§ **Work item**: Output the entire listing without altering anything.

§ **Dataset entries**:

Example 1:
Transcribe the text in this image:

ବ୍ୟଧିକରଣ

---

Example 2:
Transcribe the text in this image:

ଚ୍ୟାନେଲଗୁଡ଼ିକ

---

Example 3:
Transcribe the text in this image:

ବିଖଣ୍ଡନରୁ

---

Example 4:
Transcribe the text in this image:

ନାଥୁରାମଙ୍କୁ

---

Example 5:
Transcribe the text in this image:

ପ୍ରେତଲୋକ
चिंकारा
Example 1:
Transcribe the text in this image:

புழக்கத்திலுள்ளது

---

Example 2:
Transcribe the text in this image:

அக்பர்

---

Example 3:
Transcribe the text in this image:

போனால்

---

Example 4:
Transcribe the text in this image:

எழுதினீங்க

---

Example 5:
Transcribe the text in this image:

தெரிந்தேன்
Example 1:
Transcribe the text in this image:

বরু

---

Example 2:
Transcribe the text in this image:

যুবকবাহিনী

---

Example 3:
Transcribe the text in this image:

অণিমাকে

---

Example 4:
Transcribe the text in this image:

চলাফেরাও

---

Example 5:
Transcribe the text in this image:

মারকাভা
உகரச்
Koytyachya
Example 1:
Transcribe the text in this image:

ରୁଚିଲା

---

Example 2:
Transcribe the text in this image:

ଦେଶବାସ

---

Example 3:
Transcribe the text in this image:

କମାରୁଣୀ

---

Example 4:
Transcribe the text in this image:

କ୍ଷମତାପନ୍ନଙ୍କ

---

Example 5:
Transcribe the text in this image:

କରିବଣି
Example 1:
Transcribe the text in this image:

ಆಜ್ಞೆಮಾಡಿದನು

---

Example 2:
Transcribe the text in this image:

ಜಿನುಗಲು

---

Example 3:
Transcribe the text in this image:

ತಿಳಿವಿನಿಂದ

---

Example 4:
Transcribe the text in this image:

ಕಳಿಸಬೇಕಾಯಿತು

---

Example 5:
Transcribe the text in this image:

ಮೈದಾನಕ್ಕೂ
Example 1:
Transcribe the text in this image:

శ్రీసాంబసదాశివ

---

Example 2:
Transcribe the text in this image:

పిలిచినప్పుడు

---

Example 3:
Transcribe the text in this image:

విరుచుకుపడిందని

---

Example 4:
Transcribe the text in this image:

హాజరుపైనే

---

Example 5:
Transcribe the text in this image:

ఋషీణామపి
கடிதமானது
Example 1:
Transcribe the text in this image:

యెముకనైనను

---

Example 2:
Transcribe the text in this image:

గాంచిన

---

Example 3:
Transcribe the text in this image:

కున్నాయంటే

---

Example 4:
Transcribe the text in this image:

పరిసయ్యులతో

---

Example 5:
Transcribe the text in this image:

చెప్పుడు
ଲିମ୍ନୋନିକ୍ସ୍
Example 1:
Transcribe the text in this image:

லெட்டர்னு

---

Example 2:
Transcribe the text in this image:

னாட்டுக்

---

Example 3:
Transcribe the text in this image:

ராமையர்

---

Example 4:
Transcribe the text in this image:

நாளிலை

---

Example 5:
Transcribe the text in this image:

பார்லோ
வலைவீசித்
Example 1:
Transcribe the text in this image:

§ **Answer to the problem**:
Example 1:
Transcribe the text in this image:

ବ୍ୟଧିକରଣ

---

Example 2:
Transcribe the text in this image:

ଚ୍ୟାନେଲଗୁଡ଼ିକ

---

Example 3:
Transcribe the text in this image:

ବିଖଣ୍ଡନରୁ

---

Example 4:
Transcribe the text in this image:

ନାଥୁରାମଙ୍କୁ

---

Example 5:
Transcribe the text in this image:

ପ୍ରେତଲୋକ
चिंकारा
Example 1:
Transcribe the text in this image:

புழக்கத்திலுள்ளது

---

Example 2:
Transcribe the text in this image:

அக்பர்

---

Example 3:
Transcribe the text in this image:

போனால்

---

Example 4:
Transcribe the text in this image:

எழுதினீங்க

---

Example 5:
Transcribe the text in this image:

தெரிந்தேன்
Example 1:
Transcribe the text in this image:

বরু

---

Example 2:
Transcribe the text in this image:

যুবকবাহিনী

---

Example 3:
Transcribe the text in this image:

অণিমাকে

---

Example 4:
Transcribe the text in this image:

চলাফেরাও

---

Example 5:
Transcribe the text in this image:

মারকাভা
உகரச்
Koytyachya
Example 1:
Transcribe the text in this image:

ରୁଚିଲା

---

Example 2:
Transcribe the text in this image:

ଦେଶବାସ

---

Example 3:
Transcribe the text in this image:

କମାରୁଣୀ

---

Example 4:
Transcribe the text in this image:

କ୍ଷମତାପନ୍ନଙ୍କ

---

Example 5:
Transcribe the text in this image:

କରିବଣି
Example 1:
Transcribe the text in this image:

ಆಜ್ಞೆಮಾಡಿದನು

---

Example 2:
Transcribe the text in this image:

ಜಿನುಗಲು

---

Example 3:
Transcribe the text in this image:

ತಿಳಿವಿನಿಂದ

---

Example 4:
Transcribe the text in this image:

ಕಳಿಸಬೇಕಾಯಿತು

---

Example 5:
Transcribe the text in this image:

ಮೈದಾನಕ್ಕೂ
Example 1:
Transcribe the text in this image:

శ్రీసాంబసదాశివ

---

Example 2:
Transcribe the text in this image:

పిలిచినప్పుడు

---

Example 3:
Transcribe the text in this image:

విరుచుకుపడిందని

---

Example 4:
Transcribe the text in this image:

హాజరుపైనే

---

Example 5:
Transcribe the text in this image:

ఋషీణామపి
கடிதமானது
Example 1:
Transcribe the text in this image:

యెముకనైనను

---

Example 2:
Transcribe the text in this image:

గాంచిన

---

Example 3:
Transcribe the text in this image:

కున్నాయంటే

---

Example 4:
Transcribe the text in this image:

పరిసయ్యులతో

---

Example 5:
Transcribe the text in this image:

చెప్పుడు
ଲିମ୍ନୋନିକ୍ସ୍
Example 1:
Transcribe the text in this image:

லெட்டர்னு

---

Example 2:
Transcribe the text in this image:

னாட்டுக்

---

Example 3:
Transcribe the text in this image:

ராமையர்

---

Example 4:
Transcribe the text in this image:

நாளிலை

---

Example 5:
Transcribe the text in this image:

பார்லோ
வலைவீசித்
Example 1:
Transcribe the text in this image:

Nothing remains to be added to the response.